Der Mainzer Dominik Kohr wütete ebenso nach dem 0:4 im Zweitrundenspiel gegen den FC Bayern. „Beim 2:0 war es Abseits, beim vierten Tor werde ich ein bisschen umgerannt. Da war mir klar, dass der Schiedsrichter ein Bayern-Trikot anhat“, schimpfte Kohr über Sascha Stegemann und sprach offen von einem „Bayern-Bonus“.
Und auch in Stuttgart hätte eine krasse Fehlentscheidung den VfB beim knappen 2:1 gegen Kaiserslautern beinahe das Weiterkommen gekostet. Dies war nach der Partie selbst dem Schiedsrichter peinlich. „Heute war so ein Spiel, wo ich mir den VAR gewünscht hätte“, räumte Daniel Schlager bei Sky ein. Er habe sich beim VfB entschuldigt.
Manuel Gräfe kritisiert Schiedsrichter
Aber was jetzt? VAR – oder doch kein VAR? In der Bundesliga sorgen die Videoassistenten im Kölner Keller schon lange für heftige Diskussionen. Es vergeht kaum ein Spieltag ohne wütende Proteste. Und es gibt nicht wenige Spieler, Trainer und vor allem Fans, die für eine Abschaffung sind. Aber ohne, wie jetzt in den ersten beiden Runden im Pokal, geht es offenbar auch nicht.

Rohdaten:
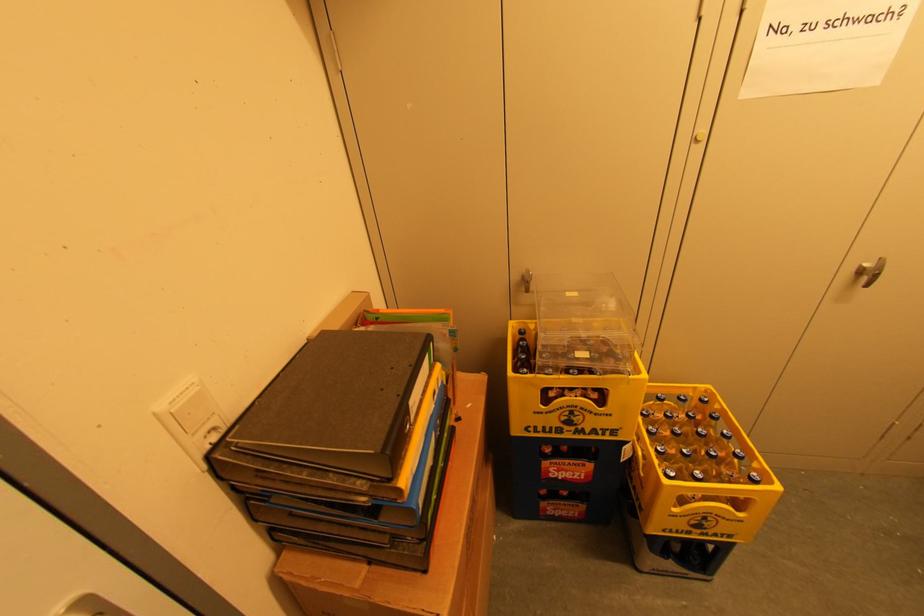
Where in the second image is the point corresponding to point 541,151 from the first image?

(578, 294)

Ziel der Aufgabe: Kopiere bitte aus dem Text über die Schiedsrichterentscheidungen im Pokal den Abschnitt von „Manuel Gräfe kritisiert“ bis „offenbar auch nicht.“ wortgetreu.

Lösung der Aufgabe:
Manuel Gräfe kritisiert Schiedsrichter
Aber was jetzt? VAR – oder doch kein VAR? In der Bundesliga sorgen die Videoassistenten im Kölner Keller schon lange für heftige Diskussionen. Es vergeht kaum ein Spieltag ohne wütende Proteste. Und es gibt nicht wenige Spieler, Trainer und vor allem Fans, die für eine Abschaffung sind. Aber ohne, wie jetzt in den ersten beiden Runden im Pokal, geht es offenbar auch nicht.